ABOUT THIS TASK: Would you transcribe the lines running from the one that holds "cam kết mang" to the last line of the records? Leave every picture out.

+ + + +

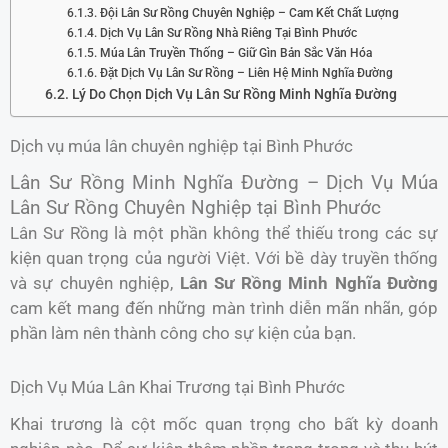
Đội Lân Sư Rồng Chuyên Nghiệp – Cam Kết Chất Lượng
Dịch Vụ Lân Sư Rồng Nhà Riêng Tại Bình Phước
Múa Lân Truyền Thống – Giữ Gìn Bản Sắc Văn Hóa
Đặt Dịch Vụ Lân Sư Rồng – Liên Hệ Minh Nghĩa Đường
Lý Do Chọn Dịch Vụ Lân Sư Rồng Minh Nghĩa Đường
Dịch vụ múa lân chuyên nghiệp tại Bình Phước
Lân Sư Rồng Minh Nghĩa Đường – Dịch Vụ Múa
Lân Sư Rồng Chuyên Nghiệp tại Bình Phước
Lân Sư Rồng là một phần không thể thiếu trong các sự
kiện quan trọng của người Việt. Với bề dày truyền thống
và sự chuyên nghiệp,
Lân Sư Rồng Minh Nghĩa Đường
cam kết mang đến những màn trình diễn mãn nhãn, góp
phần làm nên thành công cho sự kiện của bạn.
Dịch Vụ Múa Lân Khai Trương tại Bình Phước
Khai trương là cột mốc quan trọng cho bất kỳ doanh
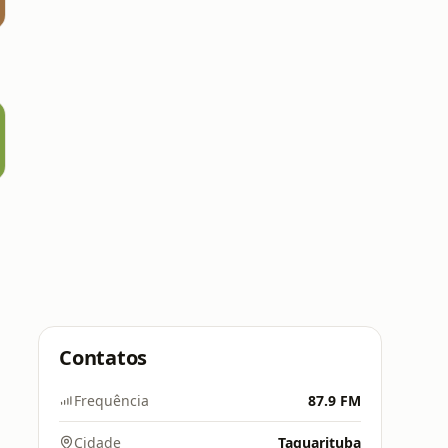
Contatos
Frequência
87.9 FM
Cidade
Taquarituba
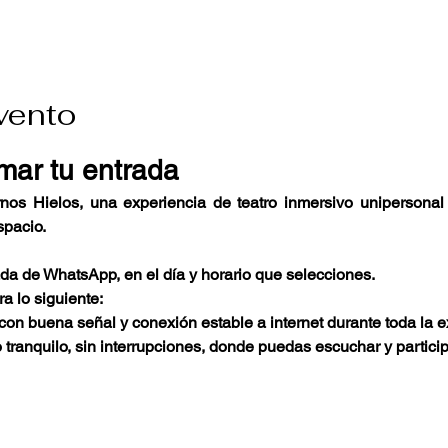
vento
mar tu entrada
rnos Hielos, una experiencia de teatro inmersivo unipersonal 
spacio.
ada de WhatsApp, en el día y horario que selecciones.
a lo siguiente:
on buena señal y conexión estable a internet durante toda la e
tranquilo, sin interrupciones, donde puedas escuchar y partici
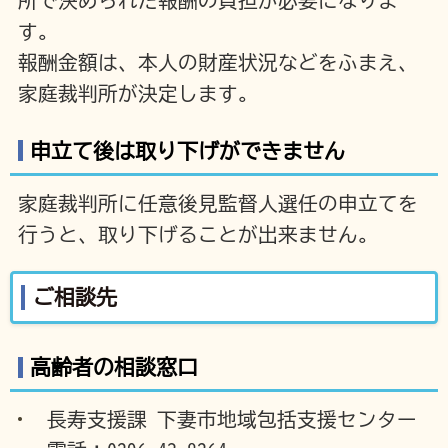
所で決められた報酬の負担が必要になりま
す。
報酬金額は、本人の財産状況などをふまえ、
家庭裁判所が決定します。
申立て後は取り下げができません
家庭裁判所に任意後見監督人選任の申立てを
行うと、取り下げることが出来ません。
ご相談先
高齢者の相談窓口
長寿支援課 下妻市地域包括支援センター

+ + + +

RESULT OF THE EXERCISE:
cam kết mang đến những màn trình diễn mãn nhãn, góp
phần làm nên thành công cho sự kiện của bạn.
Dịch Vụ Múa Lân Khai Trương tại Bình Phước
Khai trương là cột mốc quan trọng cho bất kỳ doanh
Contatos
Frequência
87.9 FM
Cidade
Taquarituba
vento
mar tu entrada
rnos Hielos, una experiencia de teatro inmersivo unipersonal 
spacio.
ada de WhatsApp, en el día y horario que selecciones.
a lo siguiente:
on buena señal y conexión estable a internet durante toda la e
tranquilo, sin interrupciones, donde puedas escuchar y partici
所で決められた報酬の負担が必要になりま
す。
報酬金額は、本人の財産状況などをふまえ、
家庭裁判所が決定します。
申立て後は取り下げができません
家庭裁判所に任意後見監督人選任の申立てを
行うと、取り下げることが出来ません。
ご相談先
高齢者の相談窓口
長寿支援課 下妻市地域包括支援センター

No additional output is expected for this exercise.